[[ Exercise text open ]]
We are excited to announce the release of ZED SDK 4.0, which introduces a range of new features and enhancements to our ZED cameras. Our latest update supports the ZED X and ZED X Mini cameras, designed specifically for autonomous mobile robots in indoor and outdoor environments. We are also introducing an improved NEURAL depth mode, which offers even more accurate depth maps in challenging situations such as low-light environments and textureless surfaces.

We are proud to introduce the new multi-camera Fusion API, which makes it easier than ever to fuse data coming from multiple cameras. This module handles time synchronization and geometric calibration issues, along with 360° data fusion with noisy data coming from multiple cameras and sensor sources. We believe that these updates will unlock even more potential for our users to create innovative applications that push the boundaries of what is possible with depth-sensing technology.

Here’s a closer look at some of the new features in ZED SDK 4.0:

4.0.0 (Early Access)

New Features

  • ZED X
    • Added support for the new ZED X and ZED X Mini cameras.
    • Introduced new VIDEO_SETTINGS, RESOLUTION, and sl::InputType parameters to enable users to use the same code for both GMSL or USB 3.0 cameras without any added complexity.
  • Multi-Camera Fusion
    • Introduced new Multi-Camera Fusion API. The new module allows seamless synchronization and integration of data from multiple cameras in real time, providing more accurate and reliable information than a single camera setup. Additionally, the Fusion module offers redundancy in case of camera failure or occlusions, making it a reliable solution for critical applications.
    • The new API can be found in the header sl/Fusion.hpp as sl::Fusion API. In 4.0 EA (Early Access), multi-camera fusion supports multi-camera capture, calibration, and body tracking fusion. All SDK capabilities will be added to the Fusion API in the final 4.0 release.
  • Geo-tracking
    • Introduced new Geo-tracking API for accurate global location tracking. During a geo-tracking session, the API can constantly update the device’s position in the real world by combining data from an external GPS and ZED camera odometry as it moves, delivering latitude and longitude with centimeter-level accuracy.
    • By fusing visual odometry with GPS data, we can compensate for GPS dropouts in challenging outdoor environments and provide more accurate and reliable positioning information in real time.
  • Depth Perception
    • Improved NEURAL depth mode which is now more robust to challenging situations such as low-light, heavy compression, noise, and textureless areas such as interior plain walls, overexposed areas, and exterior sky.
[[ Exercise text closed ]]
Questions on the material —
(1) According to the ZED SDK 4.0 release notes, in which header is the new Fusion API found?
(2) Translate this sentence from the ZED SDK 4.0 release notes into Spanish: "Additionally, the Fusion module offers redundancy in case of camera failure or occlusions, making it a reliable solution for critical applications."
(3) Resume the ZED SDK 4.0 release notes after their final entry on the NEURAL depth mode, writing further entries in the same style.
[[ Dataset content open ]]
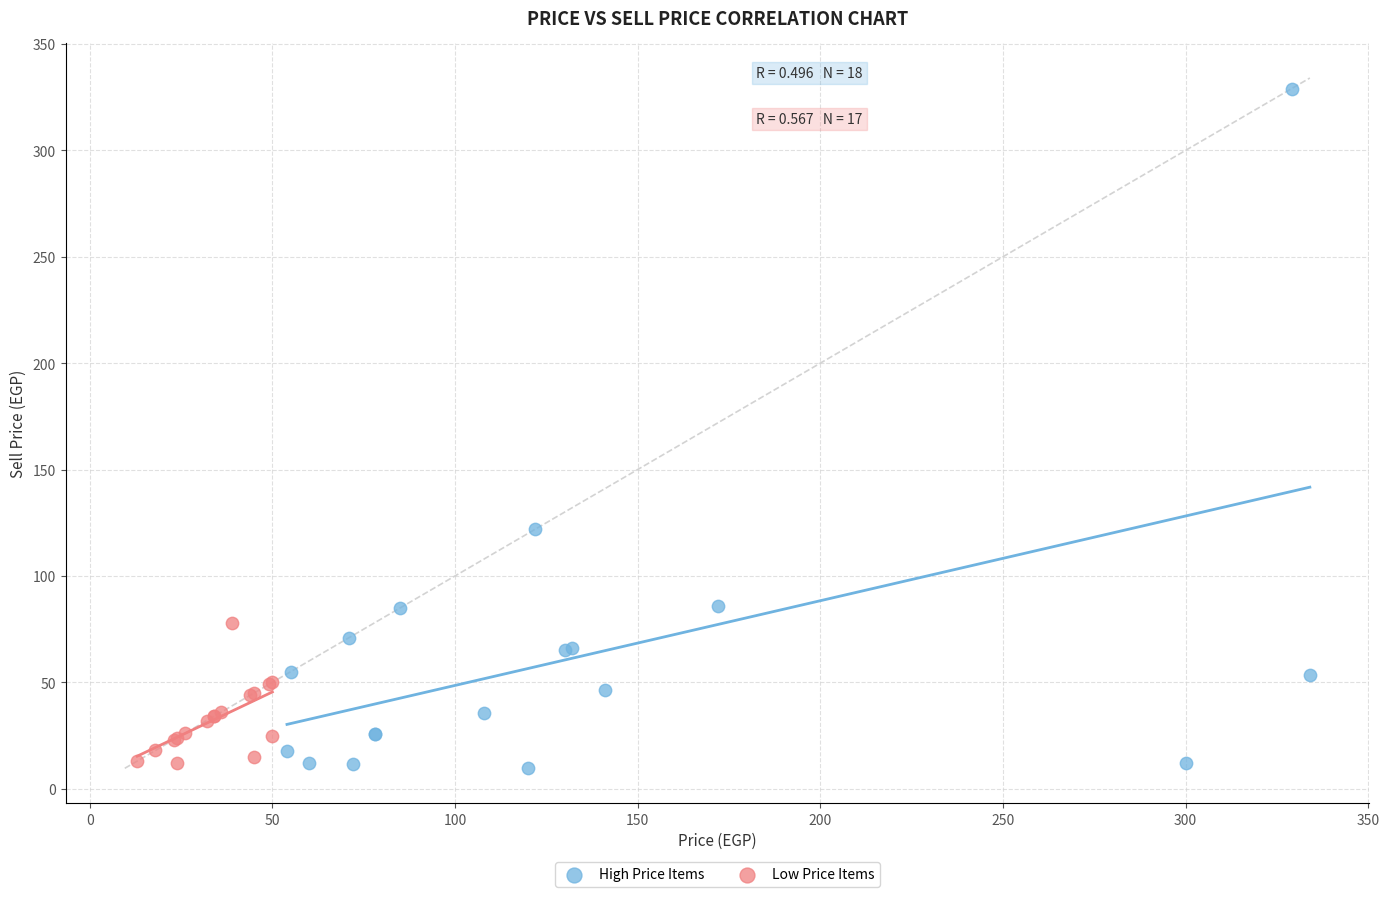

Which series contains the highest Y value?

High Price Items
[[ Dataset content closed ]]
Set of answers —
(1) sl/Fusion.hpp

(2) Además, el módulo Fusion ofrece redundancia en caso de falla de la cámara u oclusiones, lo que lo convierte en una solución confiable para aplicaciones críticas.

(3)
    • Our new ZEDnet Gen 2 AI model now powers the depth sensing module for stereo depth perception, providing enhanced performance. The Neural depth in 4.0 offers a glimpse of what’s to come, as we plan to roll out an even more robust model later in the year.
  • Body Tracking

    • Introduced new Body Tracking Gen 2 module. The new module employs ML to infer up to 70 landmarks of a body from a single frame. This new module goes beyond the existing pose models that are trained on only 17 key points and enable localization of a new topology of 38 and 70 human body key points, making it ideal for advanced body tracking use cases.

    • Added two new Body Tracking models:

      • BODY_38: New body model with feet and simplified hands. The body fitting now provides accurate orientations for the feet and hands, with full orientations.
      • BODY_70: New body model with hand and finger tracking, with 4 key points per finger.
  • Object Detection
    • Introduced Object Detection as a standalone module, separate from Body Tracking.
    • Added Concurrent execution of different AI models. Users can now run multiple instances of Object Detection and/or Body Tracking simultaneously. For example, body tracking could be run concurrently with a ball object detection model. The ZED SDK’s object detection model could also run in parallel with a user-defined custom object detection model. There are no limits on the number or type of models that can be run. A new instance_id parameter has been added for every object detection function.
    • The new concurrent execution of Object Detection and Body Tracking should enable the creation of accurate digital twins of real-world environments.
  • Platform Support
    • Added support for CUDA 11.8. Support for CUDA 12.0 will follow soon.
    • Added support for Python 3.11.
    • Added support for the new JetPack 5.1 (L4T 35.2). Support for JetPack 5.1.1 (L4T 35.3) will follow soon.
    • Dropped support for older JetPack versions (L4T 32.3 to 32.6).

4.0.1

Bug Fixes

  • Fixed body tracking fusion with BODY_FORMAT::BODY_34.
  • Fixed inconsistent behavior of BodyTrackingFusionRuntimeParameters::enable_body_fitting.
  • Fixed BodyTrackingFusionRuntimeParameters::skeleton_smoothing to be applied to BODY_FORMAT::BODY_38 and BODY_FORMAT::BODY_70.
  • Camera::getCameraSettings and Camera::setCameraSettings now return ERROR_CODE for non available settings (particularly with ZED X cameras).
  • Fixed logger file creation without write permission.

Support

  • Jetson running on Jetpack 5.1 (L4T 35.2) now supports ZED X cameras.
  • Added ZED SDK support for Jetpack 5.1.1 (L4T 35.3), ZED X support coming soon.
  • Added CUDA 12.0 partial support, CUDA 12.1 general support coming soon.

Tools

  • Fixed Calibration tool on Windows.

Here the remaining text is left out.